本に愛される人になりたい(30) 「わたしたちの道徳・小学校1・2年生」
「道徳」の話を持ち出すと目くじらをたてる方がたまにいらっしゃる。是非の話をしたいわけじゃないのに、あれは困ったものです。
ある物語を書くための資料として、最近の小学校ではどのような「道徳」を教えているのだろうかと本書を買いました。文科省検定に準拠した教科書ですから、ここに書かれていることは、日本国政府として義務教育で学ぶべき最初の倫理性なのだと思いますし、当然政府に棲みつく政治家や官僚は大前提としてこの「道徳」で求める倫理を遵守していることと思います。というか、遵守しなければなりませんね。
私の場合、「道徳」の時間が大嫌いでした。理由は簡単で、現実にはあり得ないからと見切っていたところがあります。また、「道徳」で示している優しさが、どことなく気持ち悪く本当の優しさとは思えなかったのもあります。昨今、「君は優しい」と愛着願望をくすぐる映画が多々ありますが、その優しさとは疾病のひとつ愛着障害を助長しているようにも思われ(おそらく愛着障害という疾病を知らずに製作しているとも思われ)、その安易な優しさに似たものを、「道徳」に感じていました。我が人生はどうやら「道徳」とは異なる地平にあるのだと思います。とはいえ、自分の価値観を横に置き、改めて読んでみれば何か発見があるだろうと、本書を手にしました。

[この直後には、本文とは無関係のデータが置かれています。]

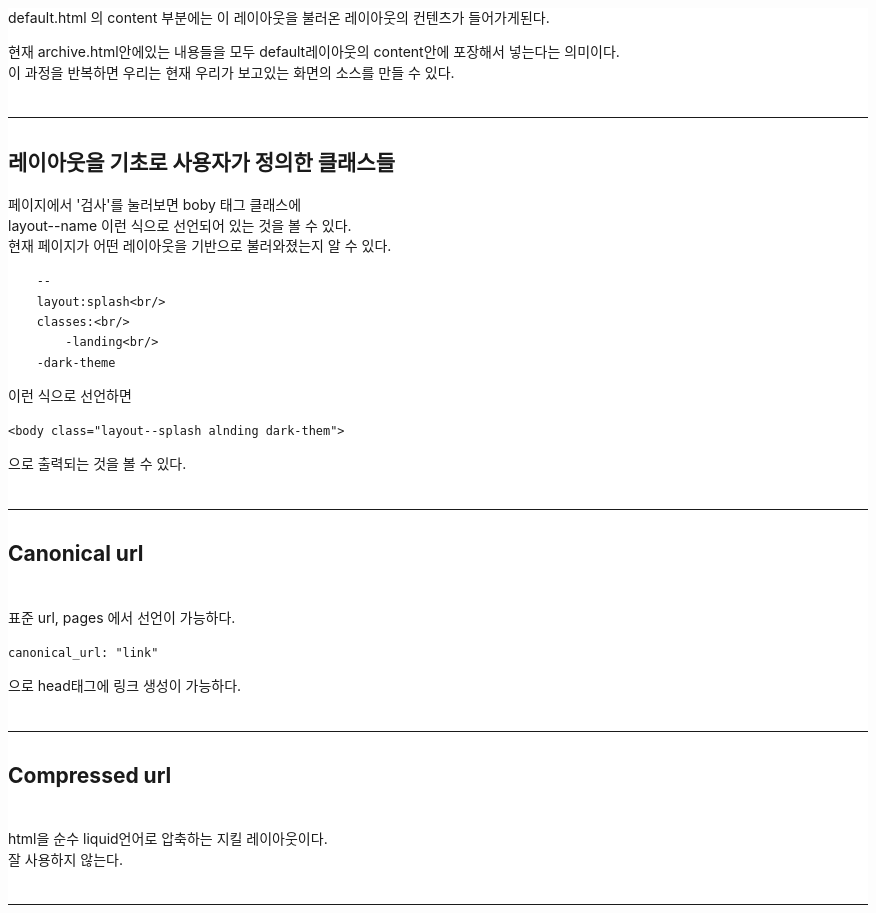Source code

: default.html 의 content 부분에는 이 레이아웃을 불러온 레이아웃의 컨텐츠가 들어가게된다. 
<br/>

현재 archive.html안에있는 내용들을 모두 default레이아웃의 content안에 포장해서 넣는다는 의미이다. 
<br/>
이 과정을 반복하면 우리는 현재 우리가 보고있는 화면의 소스를 만들 수 있다. 
<br/>
<br/>

<hr>

## 레이아웃을 기초로 사용자가 정의한 클래스들

페이지에서 '검사'를 눌러보면 boby 태그 클래스에 <br/>
layout--name 이런 식으로 선언되어 있는 것을 볼 수 있다. <br/>
현재 페이지가 어떤 레이아웃을 기반으로 불러와졌는지 알 수 있다. <br/>
```
    --
    layout:splash<br/>
    classes:<br/>
        -landing<br/>
    -dark-theme 
```        
이런 식으로 선언하면

```
<body class="layout--splash alnding dark-them">
```

으로 출력되는 것을 볼 수 있다.
<br/><br/>

<hr>

## Canonical url
<br/>
표준 url, pages 에서 선언이 가능하다.

```
canonical_url: "link"
```

으로 head태그에 링크 생성이 가능하다.
<br/><br/>

<hr>

## Compressed url
<br/>
html을 순수 liquid언어로 압축하는 지킬 레이아웃이다. <br/>
잘 사용하지 않는다.
<br/><br/>

<hr>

「みんなの町だから、みんなでつかうところやものが、たくさんあります。やくそくやきまりをまもって、いつでも気もちよく安心してすごしたいですね。」とは至極当然のことなのですが、日々のテレビ報道などでの大人の所業を知るにつけ、暗澹たる気持ちにならざるを得ません。
「してはならないことがあるよ」の冒頭には「うそをついてはいけません」とあり、益々、ギャグのようにしか捉えられなくなってきます。
「家族のやくに立つことを」では、家族とはお父さんとお母さんが存在することが大前提として描かれており、母子・父子家庭や両親のいない子供には、かなり酷だなと思いました。明治維新政府が慌てて作り上げた家族像を未だに引きずっているようですが、なんとなく「そーゆーもんだよな」としてその家族像を許容し、辛い思いをしているであろう子供のことなど見ないようにしているのが、いまの日本ではないかと怖くもなり、まさか某霊感商法の影響を受けてはいないかと心配さえしてしまいます。
「道徳」があるから世の中まだましなのか、「道徳」という教科をこなせばそれだけで倫理観が養われるのか、「道徳」という教科の時間だけお利口さんになっていればあとは何をしても良いと思わせたいのか、それとも「道徳」を掲げることで明治維新政府が慌てて作り上げた家族観をまだ崇め奉らせたいのか…。